Ovarian and cervical cancer can cause many different symptoms. Most are vague or similar to other conditions. However, there are a few things that should prompt you to see your gynecologist right away.
They can mean many things besides cancer, but they should definitely be checked out, says Mariam AlHilli, MD, ob/gyn.
- Postmenopausal vaginal bleeding
In most cases, doctors identify benign causes of postmenopausal bleeding. However, this type of bleeding is associated with endometrial cancer. Postmenopausal bleeding is the first symptom in over 90% of women with endometrial cancer. Any abnormal bleeding or postmenopausal bleeding should be evaluated. It can also be a sign of cervical cancer.
- Abnormal vaginal bleeding before menopause
Any bleeding that is out of your normal range should raise a red flag for endometrial or cervical cancer.
“Heavy bleeding or irregular bleeding compared to a normal period is a concern in some cases and should be investigated,” said Dr.

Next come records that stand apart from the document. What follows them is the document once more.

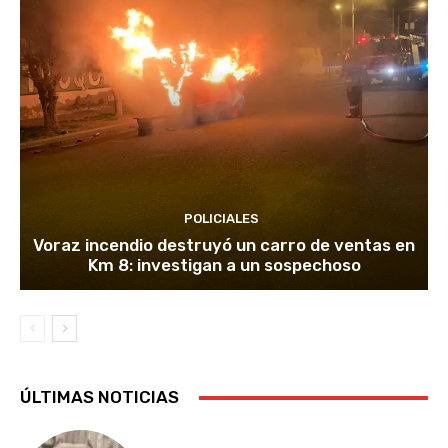
POLICIALES
Voraz incendio destruyó un carro de ventas en
Km 8: investigan a un sospechoso
ÚLTIMAS NOTICIAS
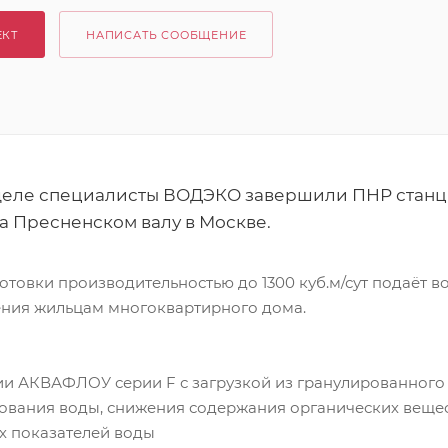
ЕКТ
НАПИСАТЬ СООБЩЕНИЕ
деле специалисты ВОДЭКО завершили ПНР станц
а Пресненском валу в Москве.
товки производительностью до 1300 куб.м/сут подаёт в
ения жильцам многоквартирного дома.
ции АКВАФЛОУ серии F с загрузкой из гранулированного
рования воды, снижения содержания органических веще
х показателей воды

AlHilli. “Also, see a doctor if you experience bleeding after intercourse or bleeding between periods.”
- Pelvic pain
Persistent abdominal pain and discomfort may be a symptom of ovarian cancer. Gas, indigestion, pressure, bloating, and cramping can all indicate ovarian cancer.
- Sudden weight loss/gain
There are many reasons why women with ovarian cancer may gain weight. Tumor size is a factor, as tumors are often not diagnosed until they are relatively large. Sometimes fluid accumulates in the abdominal cavity.
- Loss of appetite
Women with ovarian cancer sometimes lose their appetite. If you suddenly lose more than 10 pounds without changing your diet or increasing your exercise, see your doctor. Most of the time, the lack of desire has to do with how cancer affects your metabolism.
Vague symptoms make diagnosis difficult
“In general, the symptoms of ovarian cancer are often difficult to diagnose,” says Dr. AlHilli.
For example, vague abdominal pain, discomfort in the upper abdomen, indigestion, nausea, vomiting, or constipation may indicate a problem. Most of the symptoms are similar to those of other diseases.
Your doctor will perform several tests to determine if your symptoms are benign or cancerous.